• [What you need to do]: Extract each line of the records below that contains the word "values". Treat uppercase and lowercase letters as distinct.

• [Records for the task]:

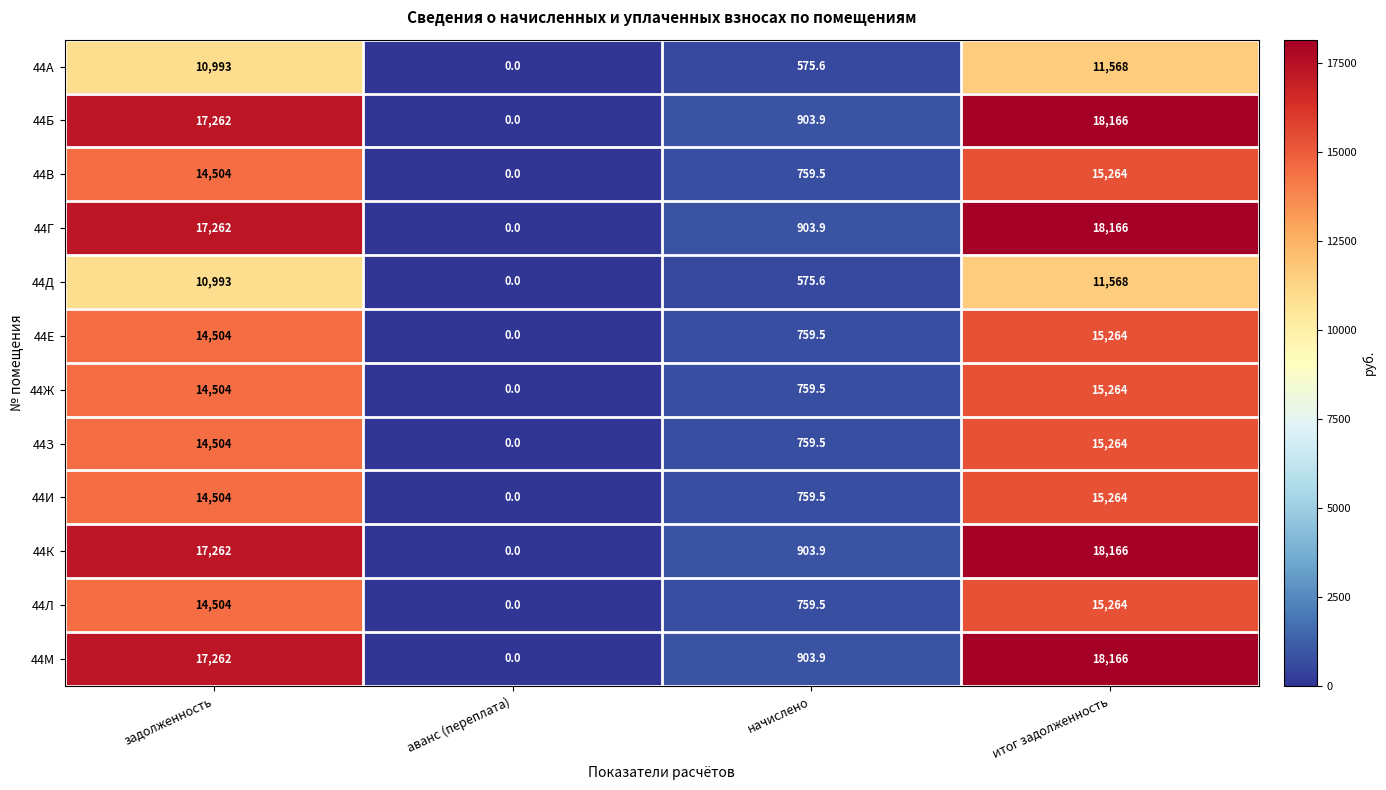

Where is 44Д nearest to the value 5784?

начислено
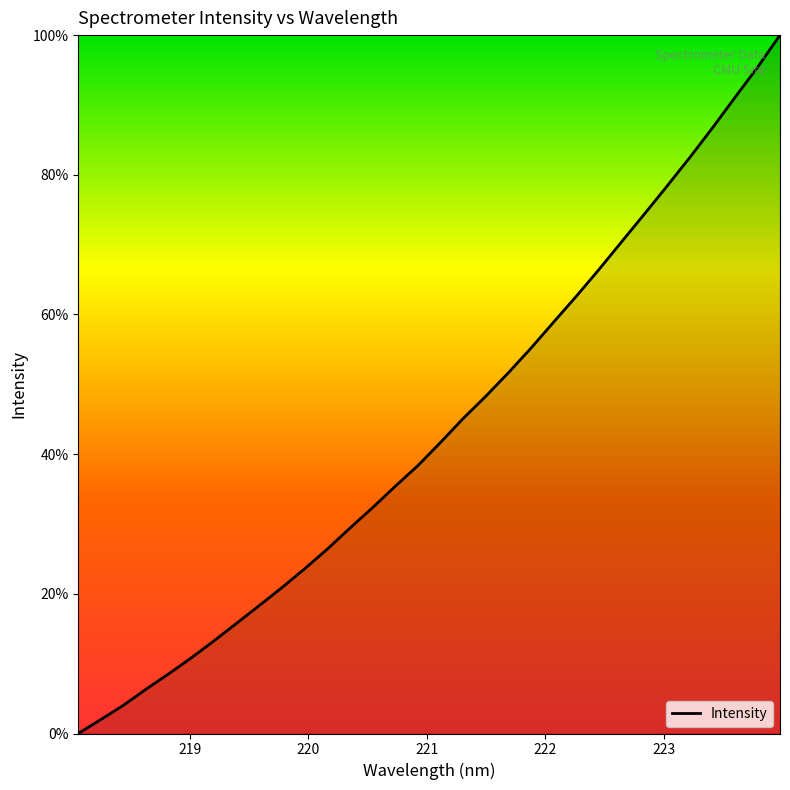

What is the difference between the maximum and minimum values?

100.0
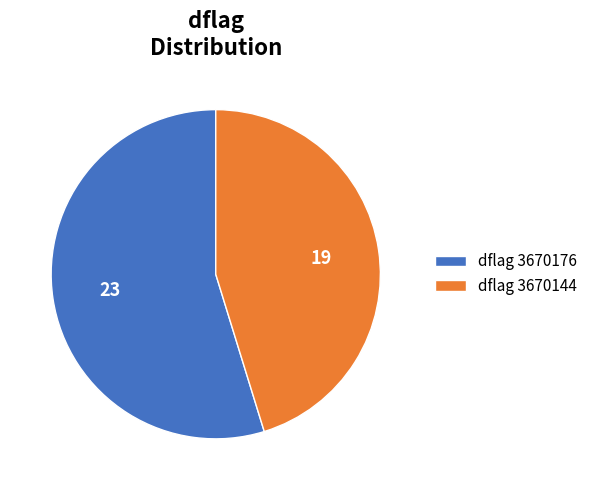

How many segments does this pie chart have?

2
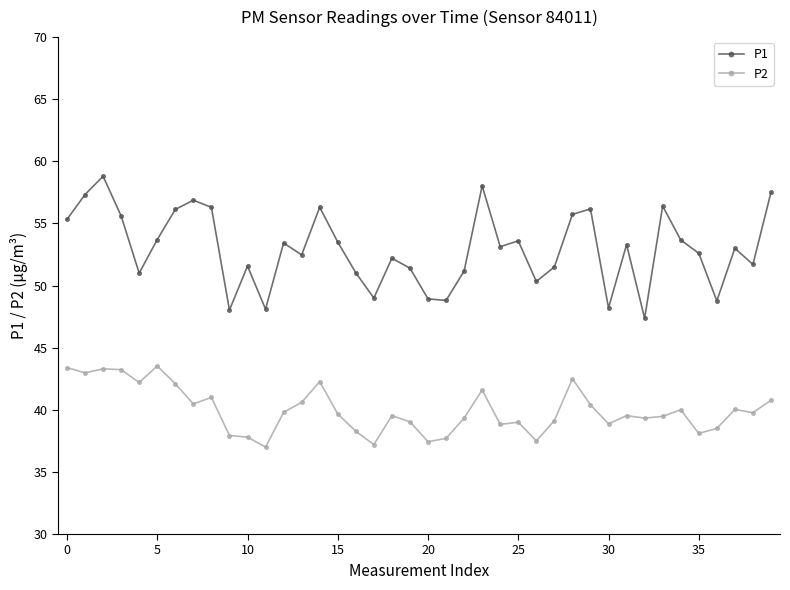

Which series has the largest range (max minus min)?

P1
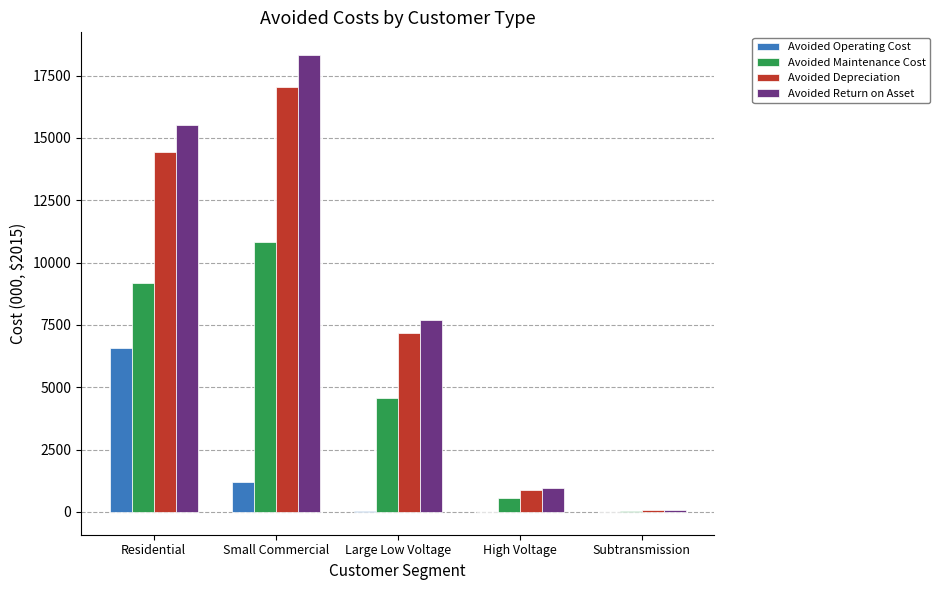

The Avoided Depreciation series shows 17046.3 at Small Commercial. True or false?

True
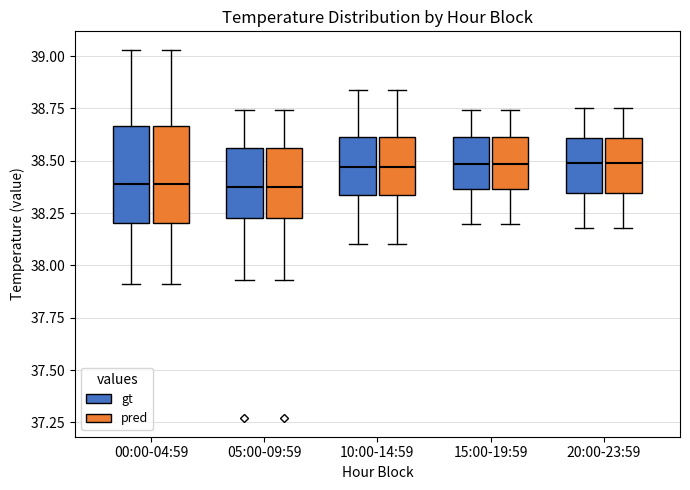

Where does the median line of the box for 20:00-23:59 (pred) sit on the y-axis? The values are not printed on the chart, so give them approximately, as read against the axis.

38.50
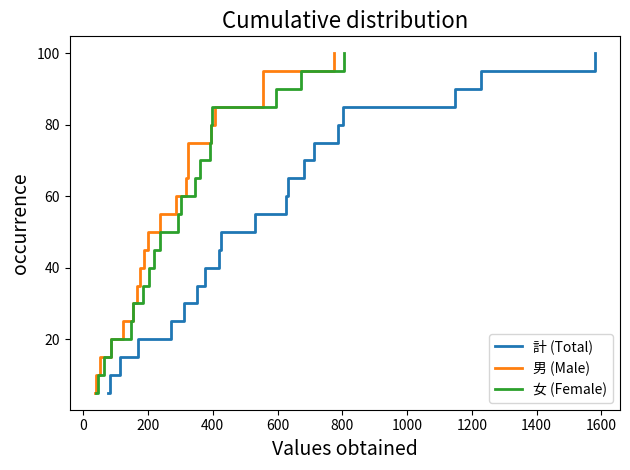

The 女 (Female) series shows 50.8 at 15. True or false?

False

• [Task answer]:
What is the difference between the maximum and minimum values?
Where does the median line of the box for 20:00-23:59 (pred) sit on the y-axis? The values are not printed on the chart, so give them approximately, as read against the axis.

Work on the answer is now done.